In our effort to cut government spending, the most productive places to look are where the most spending is. Those places are Medicare, Medicaid, Social Security, and defense.  Nearly one half of our discretionary spending goes to defense spending.  Anyone who is serious about reducing our deficits is serious about reducing defense spending.

 

Both democrats and republicans have their own lists of defense department waste.  Even John McCain has a long list of defense department waste he has been unable to do away with.  DOD bureaucracy is near the top of the lists.  More than half of active duty servicemen and women serve in offices and staffs.  Regarding weapons systems, the average time for all weapons procured by DOD is 22 years.  The F-35B  fighter is double its projected cost and rising (400 M ea.).  The Pentagon kept buying C-17 cargo planes until this year even though 5 secretaries of defense had said they didn’t want anymore.   The Air Force is currently buying C-27J cargo planes and simply mothballing them in the desert.  The DOD maintains more military bases than militarily justified.  But congressmen protect bases in their districts from closure by the Pentagon.

 

The U.S. spends as much on defense as the next nine highest defense spending countries in the world combined.

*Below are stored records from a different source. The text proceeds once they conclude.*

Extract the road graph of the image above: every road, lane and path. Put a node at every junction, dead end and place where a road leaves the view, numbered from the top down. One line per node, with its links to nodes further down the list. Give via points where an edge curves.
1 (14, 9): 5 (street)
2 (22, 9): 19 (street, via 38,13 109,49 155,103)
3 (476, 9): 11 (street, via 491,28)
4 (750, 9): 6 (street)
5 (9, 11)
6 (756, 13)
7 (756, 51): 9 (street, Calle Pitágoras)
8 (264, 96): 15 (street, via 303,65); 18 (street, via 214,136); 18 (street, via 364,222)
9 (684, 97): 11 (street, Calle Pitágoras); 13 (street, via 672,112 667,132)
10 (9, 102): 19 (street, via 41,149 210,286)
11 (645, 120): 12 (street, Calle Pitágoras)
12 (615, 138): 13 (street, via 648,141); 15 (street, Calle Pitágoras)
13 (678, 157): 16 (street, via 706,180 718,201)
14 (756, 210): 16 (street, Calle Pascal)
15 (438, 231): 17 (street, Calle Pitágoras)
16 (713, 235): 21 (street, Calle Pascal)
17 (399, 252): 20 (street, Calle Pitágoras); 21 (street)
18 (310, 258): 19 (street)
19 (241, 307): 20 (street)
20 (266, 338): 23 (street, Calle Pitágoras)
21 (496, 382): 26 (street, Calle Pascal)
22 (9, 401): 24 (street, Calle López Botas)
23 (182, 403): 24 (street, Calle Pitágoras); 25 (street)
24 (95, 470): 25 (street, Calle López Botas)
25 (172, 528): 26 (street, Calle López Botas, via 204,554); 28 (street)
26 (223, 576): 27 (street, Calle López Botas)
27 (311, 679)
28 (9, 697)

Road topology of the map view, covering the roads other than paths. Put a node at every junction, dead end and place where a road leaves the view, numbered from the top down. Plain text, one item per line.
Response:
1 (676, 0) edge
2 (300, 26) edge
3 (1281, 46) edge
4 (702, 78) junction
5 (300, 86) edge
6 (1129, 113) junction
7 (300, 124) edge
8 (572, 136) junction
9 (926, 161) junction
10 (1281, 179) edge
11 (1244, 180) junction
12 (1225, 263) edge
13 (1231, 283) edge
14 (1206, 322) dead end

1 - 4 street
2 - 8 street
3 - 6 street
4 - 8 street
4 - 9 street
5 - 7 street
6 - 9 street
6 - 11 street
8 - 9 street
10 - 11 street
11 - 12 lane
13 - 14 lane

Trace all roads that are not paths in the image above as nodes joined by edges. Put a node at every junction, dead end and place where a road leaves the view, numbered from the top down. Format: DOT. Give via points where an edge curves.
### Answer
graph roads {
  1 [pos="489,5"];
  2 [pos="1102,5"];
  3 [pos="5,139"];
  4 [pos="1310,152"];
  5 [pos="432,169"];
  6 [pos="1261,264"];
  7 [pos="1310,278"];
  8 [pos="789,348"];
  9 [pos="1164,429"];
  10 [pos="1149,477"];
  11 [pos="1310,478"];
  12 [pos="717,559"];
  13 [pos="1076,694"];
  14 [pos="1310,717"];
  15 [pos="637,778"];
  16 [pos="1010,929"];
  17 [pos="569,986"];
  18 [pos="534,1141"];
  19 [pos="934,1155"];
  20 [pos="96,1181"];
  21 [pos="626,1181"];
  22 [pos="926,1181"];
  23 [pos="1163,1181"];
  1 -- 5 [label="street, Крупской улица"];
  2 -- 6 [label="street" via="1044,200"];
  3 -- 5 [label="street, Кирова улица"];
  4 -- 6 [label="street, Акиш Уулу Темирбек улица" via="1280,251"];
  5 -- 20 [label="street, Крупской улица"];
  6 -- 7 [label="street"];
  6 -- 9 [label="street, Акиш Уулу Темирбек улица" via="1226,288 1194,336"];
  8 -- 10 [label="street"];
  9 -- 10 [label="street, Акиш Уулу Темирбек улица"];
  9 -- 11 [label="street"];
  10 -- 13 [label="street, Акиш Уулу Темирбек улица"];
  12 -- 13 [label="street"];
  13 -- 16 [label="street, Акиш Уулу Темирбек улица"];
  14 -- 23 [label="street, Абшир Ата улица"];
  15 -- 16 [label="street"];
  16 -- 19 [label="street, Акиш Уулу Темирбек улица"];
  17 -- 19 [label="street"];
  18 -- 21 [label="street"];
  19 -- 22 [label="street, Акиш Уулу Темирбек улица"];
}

Every student in Econ 101 is presented with the guns or butter curve.  Every dollar you spend for guns is a dollar you can’t use somewhere else. Most people resolutely declare they want a strong military. Whatever that has meant in the past, those dollars are no longer an affordable military today. We need a new military paradigm.

 

4. The Deficit and War

 

In March of 2003 U.S. armed forces began military operations in Iraq.  Two months later the Republican Congress prepared to vote on an important tax measure.  Was it a tax increase to support the war, or an excise tax intended to sunset once hostilities ended?  No.  It was a tax cut, … a tax cut.

 

In terms of inflation adjusted dollars, the Iraq was the second costliest war in U.S. history: $823 billion in direct spending; in addition, $200 billion in interest to date on that debt, perhaps, $1 trillion over the next 40 years for those veterans’ health care and disability (both wars).

 

Some servicemen and women who have come home from active duty have commented that much of the country doesn’t seem very tuned in to their country’s involvement in Iraq and Afghanistan.  Maybe part of the reason is that it didn’t cost us anything. ( ….soldiers and their families, yes, our children, yes, but not us.  We got a tax break.)  Enacting a new health program with absolutely no designated funding source is one thing, but going to war without lifting a financial finger to pay for it is in a class of its own.